In 1872, Mead partnered with Charles Follen McKim, a fellow New York architect, but Mead's talent was more for running an office rather than designing. This collaboration with McKim produced one of Mead's only known commissions, a house for an Amherst classmate, Dwight Herrick, from Mead's hometown of Chesterfield, New Hampshire.
Around December 1877, the firm took on William Bigelow, the elder brother of McKim's new wife, Annie Bigelow, as a partner, becoming McKim, Mead and Bigelow, with offices at 57 Broadway. In 1879, Bigelow withdrew from the firm, but they were joined by Stanford White to form McKim, Mead, and White. Mead was the partner who "hired and fired", "steered the ship", and spent his time "trying to keep the partners from making damn fools of themselves."[1]
After his 1883 marriage, he moved to Rome, Italy, where he was heavily involved in the American Academy in Rome – McKim's favorite project and legacy – until his death. He was an AAR charter member, as was McKim, a Trustee from 1905 to 1928, and its president from 1910 to 1928.[3][4] In 1902, King Victor Emmanuel conferred on Mead the decoration of Knight Commander of the Crown of Italy for his pioneer work in introducing the Roman and Italian Renaissance architectural style in America. In 1902, Amherst College conferred upon Mead the honorary degree of LL.D. In 1909, he received a degree of M.S. from Norwich University in Vermont. In 1912 he received the gold medal of the American Academy of Arts and Letters[citation needed][5] and was an early member of the academy.[6] In 1922 he was appointed a Commander of the Order of the Crown of Italy.[5]
In 1883, Mead married Olga Kilyeni (c. 1850–1936) in Budapest, Hungary.[1]

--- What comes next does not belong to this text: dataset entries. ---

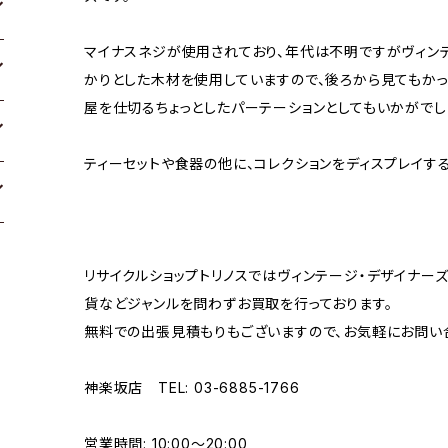
マイナスネジが使用されており、年代は不明ですがヴィン
かりとした木材を使用していますので、後ろから見てもかっ
屋を仕切るちょっとしたパーテーションとしてもいかがでし
ティーセットや食器の他に、コレクションをディスプレイす
リサイクルショップトリノスではヴィンテージ・デザイナーズ
貨などジャンルを問わずお買取を行っております。
無料での出張見積もりもございますので、お気軽にお問い
神楽坂店 TEL: 03-6885-1766
営業時間: 10:00〜20:00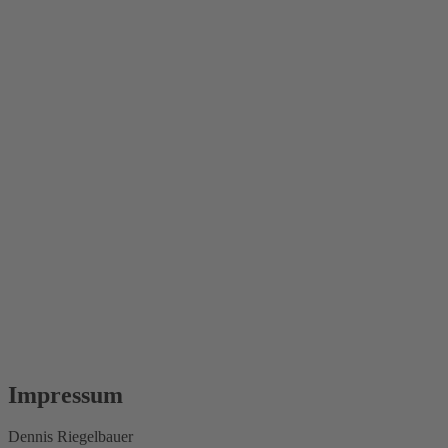
Impressum
Dennis Riegelbauer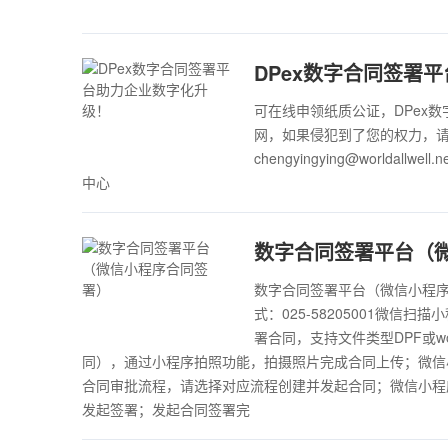
DPex数字合同签署
可在线申领纸质公证，DPex
网，如果侵犯到了您的权力，请来电
chengyingying@world
中心
数字合同签署平台（
数字合同签署平台（微信小程序合同
式：025-58205001微
署合同，支持文件类型DPF或
同），通过小程序拍照功能，拍摄照片完成合同上传；微信
合同审批流程，请选择对应流程创建并发起合同；微信小程
发起签署；发起合同签署完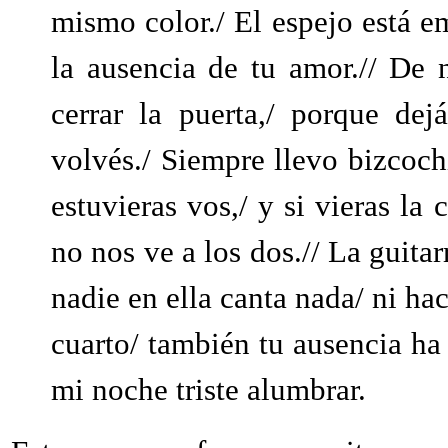
mismo color./ El espejo está e
la ausencia de tu amor.// De
cerrar la puerta,/ porque de
volvés./ Siempre llevo bizcoch
estuvieras vos,/ y si vieras la
no nos ve a los dos.// La guitar
nadie en ella canta nada/ ni hac
cuarto/ también tu ausencia ha
mi noche triste alumbrar.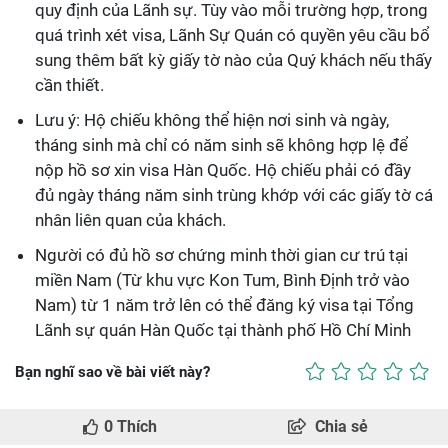
quy định của Lãnh sự. Tùy vào mỗi trường hợp, trong
quá trình xét visa, Lãnh Sự Quán có quyền yêu cầu bổ
sung thêm bất kỳ giấy tờ nào của Quý khách nếu thấy
cần thiết.
Lưu ý: Hộ chiếu không thể hiện nơi sinh và ngày,
tháng sinh mà chỉ có năm sinh sẽ không hợp lệ để
nộp hồ sơ xin visa Hàn Quốc. Hộ chiếu phải có đầy
đủ ngày tháng năm sinh trùng khớp với các giấy tờ cá
nhân liên quan của khách.
Người có đủ hồ sơ chứng minh thời gian cư trú tại
miền Nam (Từ khu vực Kon Tum, Bình Định trở vào
Nam) từ 1 năm trở lên có thể đăng ký visa tại Tổng
Lãnh sự quán Hàn Quốc tại thành phố Hồ Chí Minh
Bạn nghĩ sao về bài viết này?
0
Thích
Chia sẻ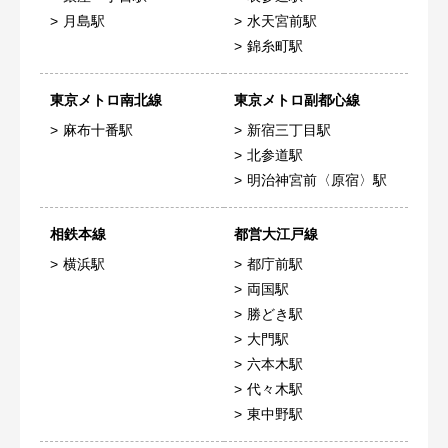
月島駅
水天宮前駅
錦糸町駅
東京メトロ南北線
東京メトロ副都心線
麻布十番駅
新宿三丁目駅
北参道駅
明治神宮前〈原宿〉駅
相鉄本線
都営大江戸線
横浜駅
都庁前駅
両国駅
勝どき駅
大門駅
六本木駅
代々木駅
東中野駅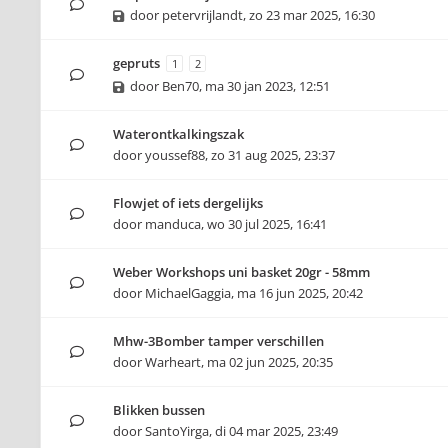
door
petervrijlandt
,
zo 23 mar 2025, 16:30
gepruts
1
2
door
Ben70
,
ma 30 jan 2023, 12:51
Waterontkalkingszak
door
youssef88
,
zo 31 aug 2025, 23:37
Flowjet of iets dergelijks
door
manduca
,
wo 30 jul 2025, 16:41
Weber Workshops uni basket 20gr - 58mm
door
MichaelGaggia
,
ma 16 jun 2025, 20:42
Mhw-3Bomber tamper verschillen
door
Warheart
,
ma 02 jun 2025, 20:35
Blikken bussen
door
SantoYirga
,
di 04 mar 2025, 23:49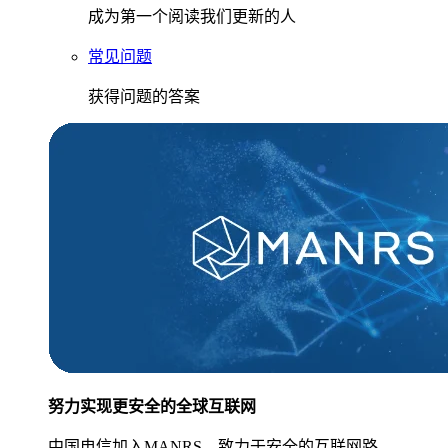
成为第一个阅读我们更新的人
常见问题
获得问题的答案
努力实现更安全的全球互联网
中国电信加入MANRS，致力于安全的互联网路。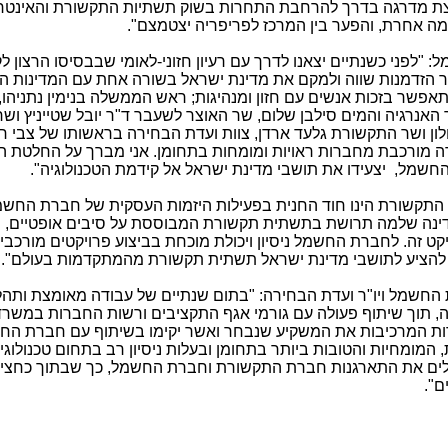
צת מדרגה בדרך להרחבת התחרות בשוק תשתיות התקשורת והאינטר
מה אחרת, והפער בין המרכז לפריפריה יצטמצם".
ל: "לפני כשנתיים יצאנו לדרך עם רעיון חזוני-לאומי שבבסיסו הרצון 
יצר הזדמנות שווה ולמקם את מדינת ישראל בשורה אחת עם המדינות ה
מתאפשר בזכות אנשים עם חזון ומנהיגות; ראש הממשלה בנימין נתניהו,
 האנרגיה והמים סילבן שלום, שר האוצר לשעבר ד"ר יובל שטייניץ וש
ן ושר התקשורת גלעד ארדן, צוות ועדת הבחירה בראשותו של צבי חר
מורכבת מחברות ראויות ומומחות בתחומן. אני מברך על החלטת הו
חשמל, יצעידו את תושבי מדינת ישראל אל קידמת הטכנולוגיה".
 התקשורת הינו חוד החנית בפעילות היזמות העסקית של חברת החש
דינה שלמה תרושת בתשתית תקשורת המבוססת על סיבים אופטיים, 
ט זה. לחברת החשמל ניסיון ויכולת מוכחת בביצוע פרויקטים מורכבי
להציע לתושבי מדינת ישראל תשתית תקשורת מהמתקדמות בעולם".
 החשמל ויו"ר ועדת הבחירה: "בתום שנתיים של עבודה מאומצת ותהל
, תוך שיתוף פעולה עם גורמי אגף התקציבים ורשות החברות במשרד
רות המרכיבות את המשקיע שנבחר ואשר יקימו בשיתוף עם חברת ה
המומחיות והטובות ביותר בתחומן ובעלות ניסיון רב בתחום טכנולוגי
לים את התארגנות חברת התקשורת וחברת החשמל, כך שבתוך כחצי ש
ם".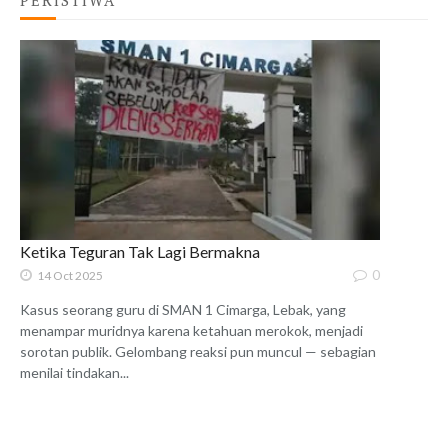
Ketika Teguran Tak Lagi Bermakna
0
14 Oct 2025
Kasus seorang guru di SMAN 1 Cimarga, Lebak, yang
menampar muridnya karena ketahuan merokok, menjadi
sorotan publik. Gelombang reaksi pun muncul — sebagian
menilai tindakan...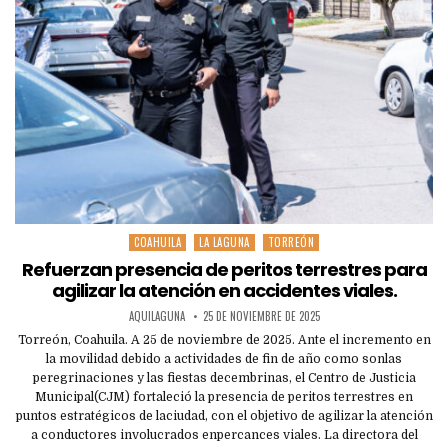
COAHUILA
LA LAGUNA
TORREÓN
Posted
in
Refuerzan presencia de peritos terrestres para
agilizar la atención en accidentes viales.
AQUILAGUNA
25 DE NOVIEMBRE DE 2025
Torreón, Coahuila. A 25 de noviembre de 2025. Ante el incremento en
la movilidad debido a actividades de fin de año como sonlas
peregrinaciones y las fiestas decembrinas, el Centro de Justicia
Municipal(CJM) fortaleció la presencia de peritos terrestres en
puntos estratégicos de laciudad, con el objetivo de agilizar la atención
a conductores involucrados enpercances viales. La directora del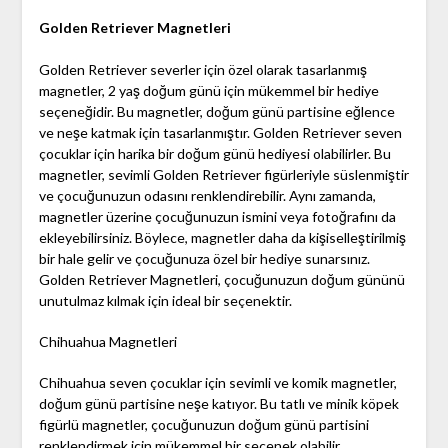
Golden Retriever Magnetleri
Golden Retriever severler için özel olarak tasarlanmış
magnetler, 2 yaş doğum günü için mükemmel bir hediye
seçeneğidir. Bu magnetler, doğum günü partisine eğlence
ve neşe katmak için tasarlanmıştır. Golden Retriever seven
çocuklar için harika bir doğum günü hediyesi olabilirler. Bu
magnetler, sevimli Golden Retriever figürleriyle süslenmiştir
ve çocuğunuzun odasını renklendirebilir. Aynı zamanda,
magnetler üzerine çocuğunuzun ismini veya fotoğrafını da
ekleyebilirsiniz. Böylece, magnetler daha da kişiselleştirilmiş
bir hale gelir ve çocuğunuza özel bir hediye sunarsınız.
Golden Retriever Magnetleri, çocuğunuzun doğum gününü
unutulmaz kılmak için ideal bir seçenektir.
Chihuahua Magnetleri
Chihuahua seven çocuklar için sevimli ve komik magnetler,
doğum günü partisine neşe katıyor. Bu tatlı ve minik köpek
figürlü magnetler, çocuğunuzun doğum günü partisini
renklendirmek için mükemmel bir seçenek olabilir.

Mead retired in 1920 and died on June 30, 1928, in a Paris hotel room from a heart attack, after an illness of several weeks, with his wife at his side.[1][7] Mead was the last of the firm's founding partners to die, as McKim died in 1909, after White in 1906. At his death, his estate of $250,000 went to his wife, Olga.[8] Olga moved in with her sister in New York City, and died on April 10, 1936, in New York City in her apartment in the Sherry-Netherland Hotel. She left her entire estate to the trustees of Amherst College.[9][10] The money was used to build the Mead Art Building, which was designed by James Kellum Smith of McKim, Mead and White. The building was completed in 1949 and houses the Mead Art Museum.